* [What you are asked to do] From the entries that follow, list every line in which the string "declaration" appears.

* [Recorded data]

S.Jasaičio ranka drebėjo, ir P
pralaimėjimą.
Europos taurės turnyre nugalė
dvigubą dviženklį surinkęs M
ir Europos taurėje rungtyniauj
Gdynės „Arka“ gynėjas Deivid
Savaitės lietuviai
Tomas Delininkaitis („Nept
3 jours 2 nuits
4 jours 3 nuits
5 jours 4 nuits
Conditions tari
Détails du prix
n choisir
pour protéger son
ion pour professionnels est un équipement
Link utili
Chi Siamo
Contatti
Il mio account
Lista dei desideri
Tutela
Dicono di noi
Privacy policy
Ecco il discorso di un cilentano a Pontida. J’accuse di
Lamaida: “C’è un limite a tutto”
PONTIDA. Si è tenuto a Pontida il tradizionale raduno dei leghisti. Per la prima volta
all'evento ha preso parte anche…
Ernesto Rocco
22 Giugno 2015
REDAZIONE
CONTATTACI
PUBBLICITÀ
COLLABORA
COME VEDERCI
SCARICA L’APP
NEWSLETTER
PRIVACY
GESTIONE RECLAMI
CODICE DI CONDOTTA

---

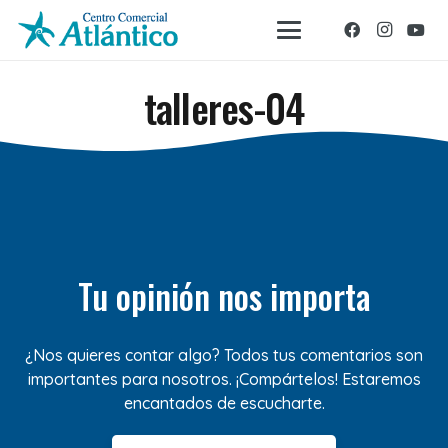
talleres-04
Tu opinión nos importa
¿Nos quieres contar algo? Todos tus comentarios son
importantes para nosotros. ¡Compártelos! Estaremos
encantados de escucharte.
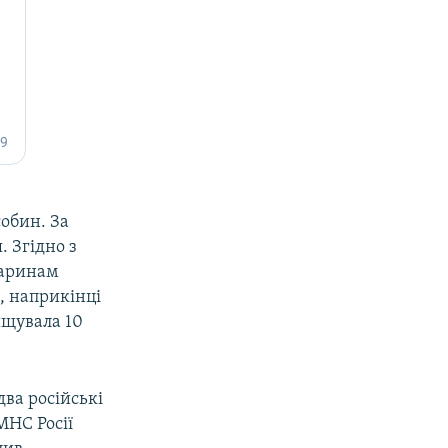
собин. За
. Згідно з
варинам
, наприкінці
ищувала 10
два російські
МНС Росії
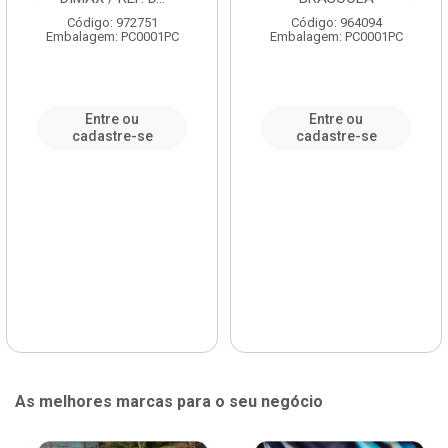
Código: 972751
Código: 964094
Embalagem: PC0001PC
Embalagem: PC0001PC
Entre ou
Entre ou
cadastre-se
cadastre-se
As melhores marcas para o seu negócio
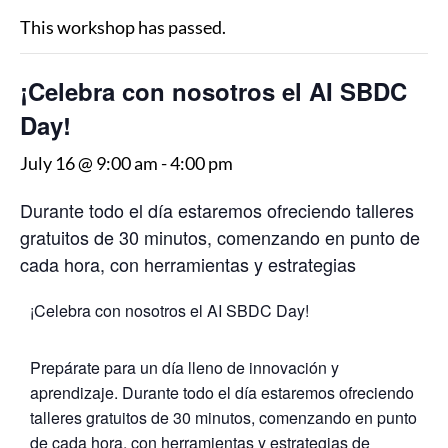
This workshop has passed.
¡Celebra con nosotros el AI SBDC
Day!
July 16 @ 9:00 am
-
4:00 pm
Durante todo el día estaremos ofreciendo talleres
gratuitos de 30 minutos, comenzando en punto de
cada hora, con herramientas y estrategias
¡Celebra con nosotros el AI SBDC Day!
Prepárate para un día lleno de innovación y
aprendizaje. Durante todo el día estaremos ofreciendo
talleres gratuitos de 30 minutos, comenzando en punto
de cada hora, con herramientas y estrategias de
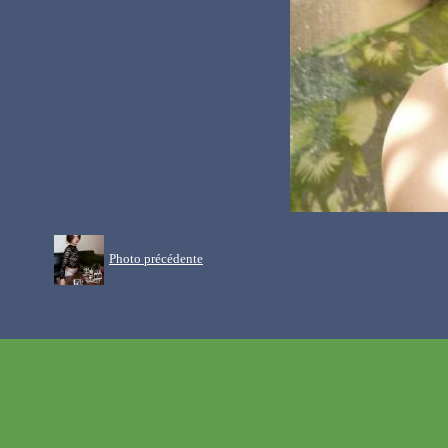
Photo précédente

==

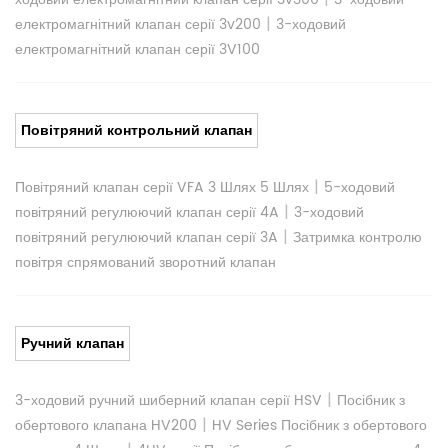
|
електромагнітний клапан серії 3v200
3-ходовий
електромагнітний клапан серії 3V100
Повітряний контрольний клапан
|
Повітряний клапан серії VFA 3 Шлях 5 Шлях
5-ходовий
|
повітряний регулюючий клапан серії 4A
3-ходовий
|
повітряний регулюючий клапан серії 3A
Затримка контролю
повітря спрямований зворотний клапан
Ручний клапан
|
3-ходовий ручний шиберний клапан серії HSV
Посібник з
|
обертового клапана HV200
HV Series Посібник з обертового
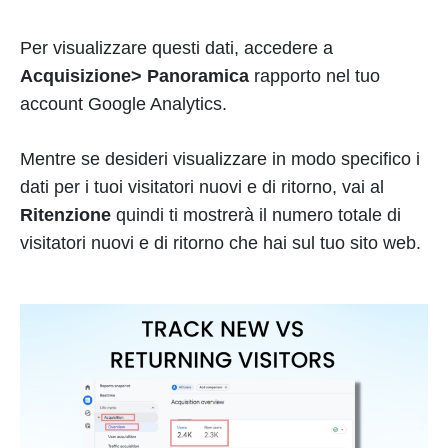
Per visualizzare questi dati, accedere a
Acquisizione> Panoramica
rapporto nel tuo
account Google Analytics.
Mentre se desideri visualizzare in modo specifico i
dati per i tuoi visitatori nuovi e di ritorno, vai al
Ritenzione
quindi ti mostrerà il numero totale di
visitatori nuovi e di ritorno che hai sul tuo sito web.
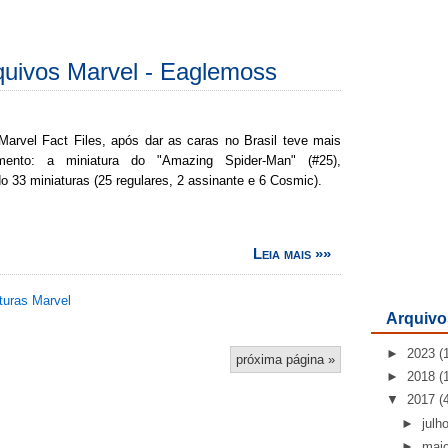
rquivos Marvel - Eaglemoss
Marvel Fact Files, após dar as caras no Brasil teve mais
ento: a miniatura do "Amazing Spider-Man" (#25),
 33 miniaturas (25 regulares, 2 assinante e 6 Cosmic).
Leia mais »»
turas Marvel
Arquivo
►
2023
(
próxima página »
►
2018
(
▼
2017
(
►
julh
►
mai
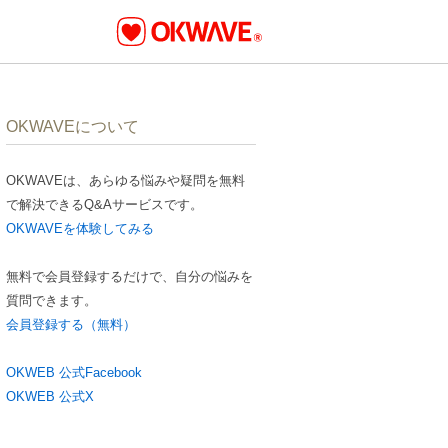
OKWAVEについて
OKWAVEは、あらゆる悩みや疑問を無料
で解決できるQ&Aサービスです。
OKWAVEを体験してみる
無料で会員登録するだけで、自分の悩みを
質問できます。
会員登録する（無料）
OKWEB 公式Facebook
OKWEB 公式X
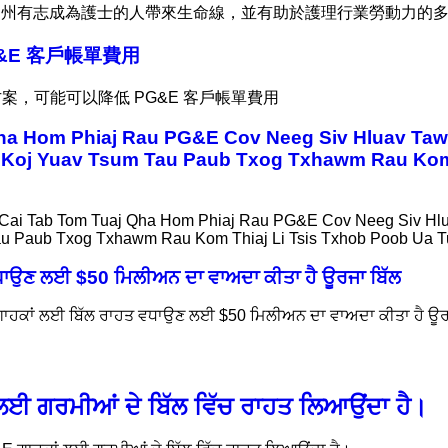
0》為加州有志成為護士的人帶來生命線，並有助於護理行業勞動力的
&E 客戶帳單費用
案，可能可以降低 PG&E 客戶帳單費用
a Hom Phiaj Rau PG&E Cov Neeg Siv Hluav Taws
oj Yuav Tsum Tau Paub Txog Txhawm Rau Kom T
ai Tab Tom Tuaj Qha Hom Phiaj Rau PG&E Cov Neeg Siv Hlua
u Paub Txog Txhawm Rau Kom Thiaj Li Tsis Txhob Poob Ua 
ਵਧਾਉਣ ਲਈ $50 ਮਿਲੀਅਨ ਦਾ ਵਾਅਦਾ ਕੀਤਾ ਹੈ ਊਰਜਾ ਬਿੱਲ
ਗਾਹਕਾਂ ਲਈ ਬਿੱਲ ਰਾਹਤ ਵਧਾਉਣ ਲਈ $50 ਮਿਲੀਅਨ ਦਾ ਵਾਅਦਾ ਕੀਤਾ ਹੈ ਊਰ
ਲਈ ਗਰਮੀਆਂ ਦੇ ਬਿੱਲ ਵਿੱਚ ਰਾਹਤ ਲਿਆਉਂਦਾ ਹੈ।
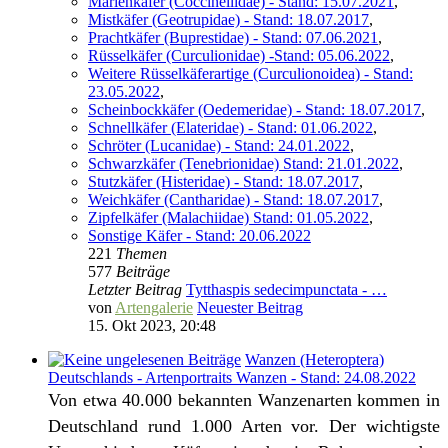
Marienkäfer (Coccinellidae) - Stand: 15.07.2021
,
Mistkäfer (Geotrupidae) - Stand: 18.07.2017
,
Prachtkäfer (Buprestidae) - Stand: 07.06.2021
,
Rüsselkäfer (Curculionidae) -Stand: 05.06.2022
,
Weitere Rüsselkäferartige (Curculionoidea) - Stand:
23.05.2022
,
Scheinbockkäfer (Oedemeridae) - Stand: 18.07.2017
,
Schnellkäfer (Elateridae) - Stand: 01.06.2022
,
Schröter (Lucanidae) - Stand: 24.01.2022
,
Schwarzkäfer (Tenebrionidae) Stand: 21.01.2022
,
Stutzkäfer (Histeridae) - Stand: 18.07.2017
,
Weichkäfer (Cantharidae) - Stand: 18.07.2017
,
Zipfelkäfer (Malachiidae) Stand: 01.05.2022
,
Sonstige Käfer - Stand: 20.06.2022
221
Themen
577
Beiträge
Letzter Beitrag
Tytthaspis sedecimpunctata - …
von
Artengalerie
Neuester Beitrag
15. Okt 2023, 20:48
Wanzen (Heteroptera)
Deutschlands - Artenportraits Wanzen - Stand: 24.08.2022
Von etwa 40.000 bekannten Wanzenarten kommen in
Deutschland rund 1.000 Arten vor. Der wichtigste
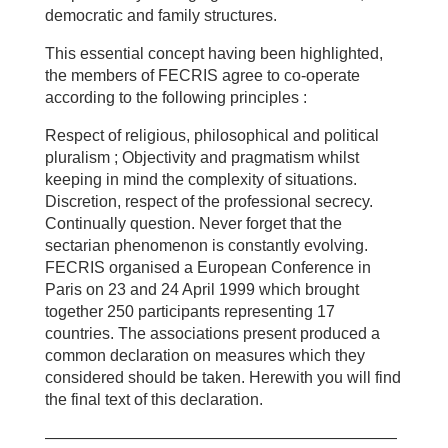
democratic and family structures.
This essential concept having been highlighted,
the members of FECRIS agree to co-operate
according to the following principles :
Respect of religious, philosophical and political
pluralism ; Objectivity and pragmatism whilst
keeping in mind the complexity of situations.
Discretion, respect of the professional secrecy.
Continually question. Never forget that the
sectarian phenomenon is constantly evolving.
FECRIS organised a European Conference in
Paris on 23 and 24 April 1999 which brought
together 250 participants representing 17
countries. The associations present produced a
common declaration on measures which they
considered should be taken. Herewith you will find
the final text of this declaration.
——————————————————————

* [Response area]
common declaration on measures which they
the final text of this declaration.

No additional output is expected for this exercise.